Rains of golden shooting stars or falling meteors spurt out from his hands, like blood, a tragic and beautiful moment at the same time, nerve-wracking and magic, tormented and luminous. An experience to live, which reveals the invisible and unavoidable presence of death which watches you and remain in your subconscious, this moment from life to death which crushes us and that we attempt to erase from our daily life. Christian Lemmerz revisits a major theme of the history of art, a back and forth that oscillates between life and death but also between bodies and clones, fragility, real emotions and dehumanization of the hypertrophy of mankind artificially developed to become a standard of beauty. But where does our society is heading to, if artists don’t think about this, reality or fiction?

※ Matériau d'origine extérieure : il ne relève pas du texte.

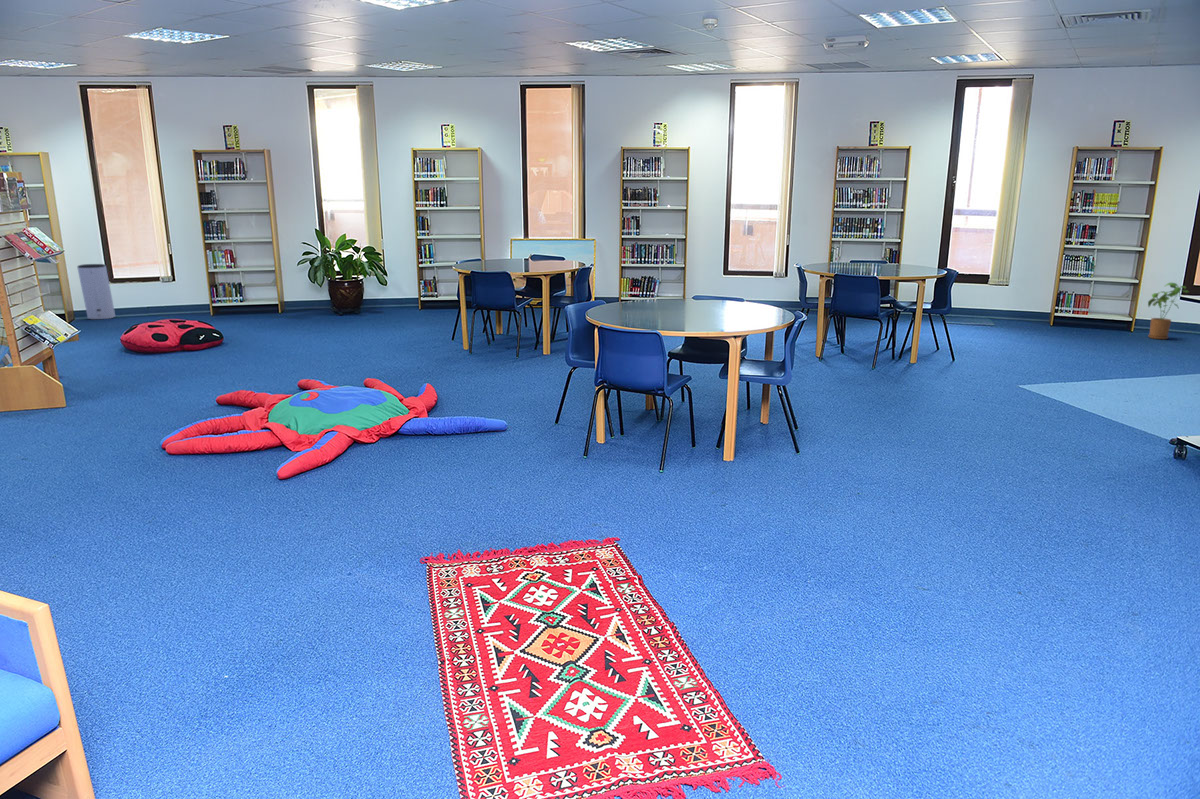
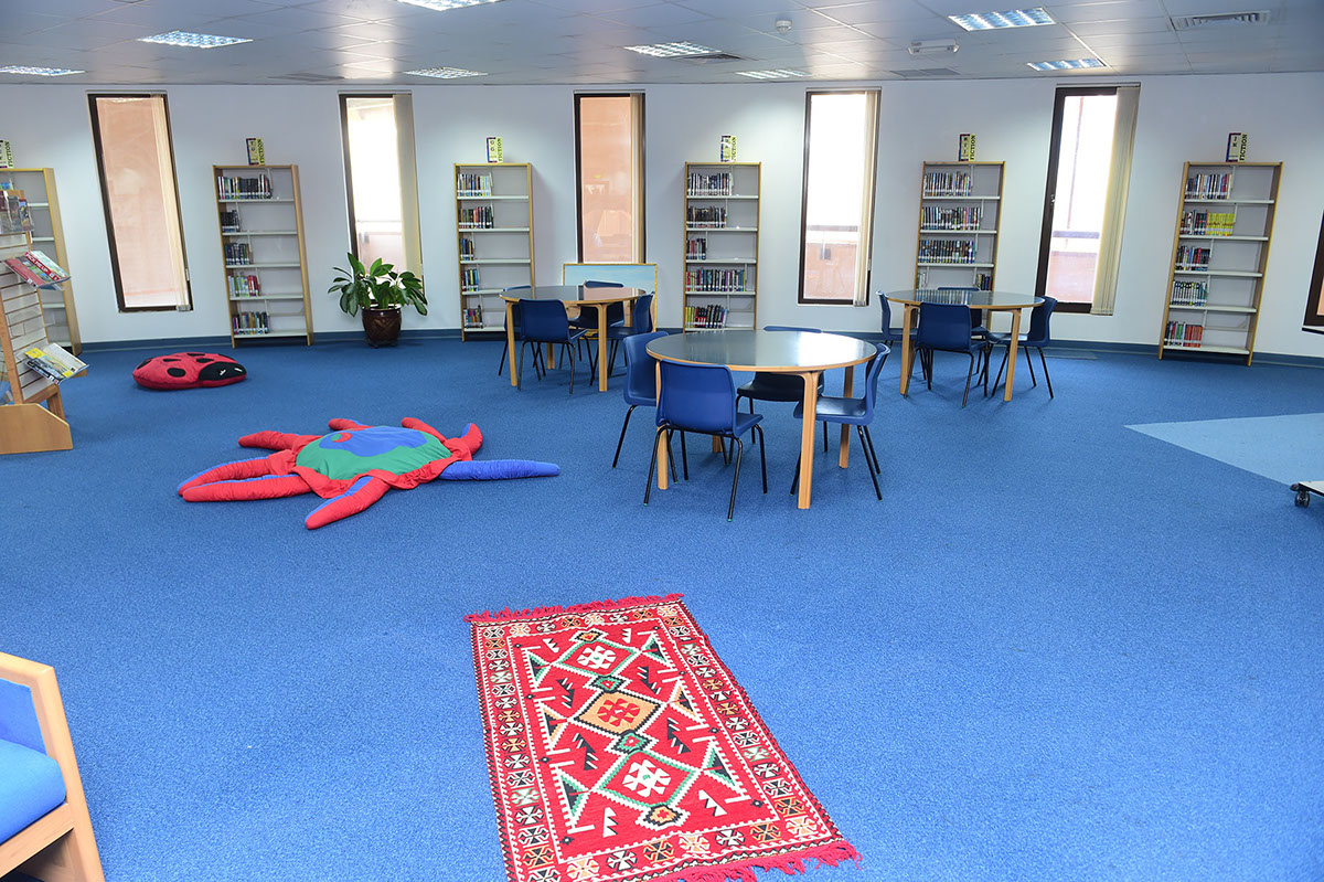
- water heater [76,263,116,320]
- house plant [1147,282,1189,340]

VR appears everywhere and broadens the spectrum of art. It leads painting and sculpture towards photography and cinema, is it a hybrid mix of all this at the same time or something else? In any case, this foundation demonstrates the audacity to oscillate between innovative and traditional arts with only one guideline; the exceptional. It was a great experience, a very beautiful human and artistic meeting which let me have a glimpse of the future, my philosophy of painting, performance, and technology.

I am planning to return to China and currently organizing to work there next summer. I would like to immerse myself and discover more about Chinese culture while nurturing my relations developed in this country. Thanks to the entire team which helps me for the translation of my book in Chinese, an exhibition in China is being prepared.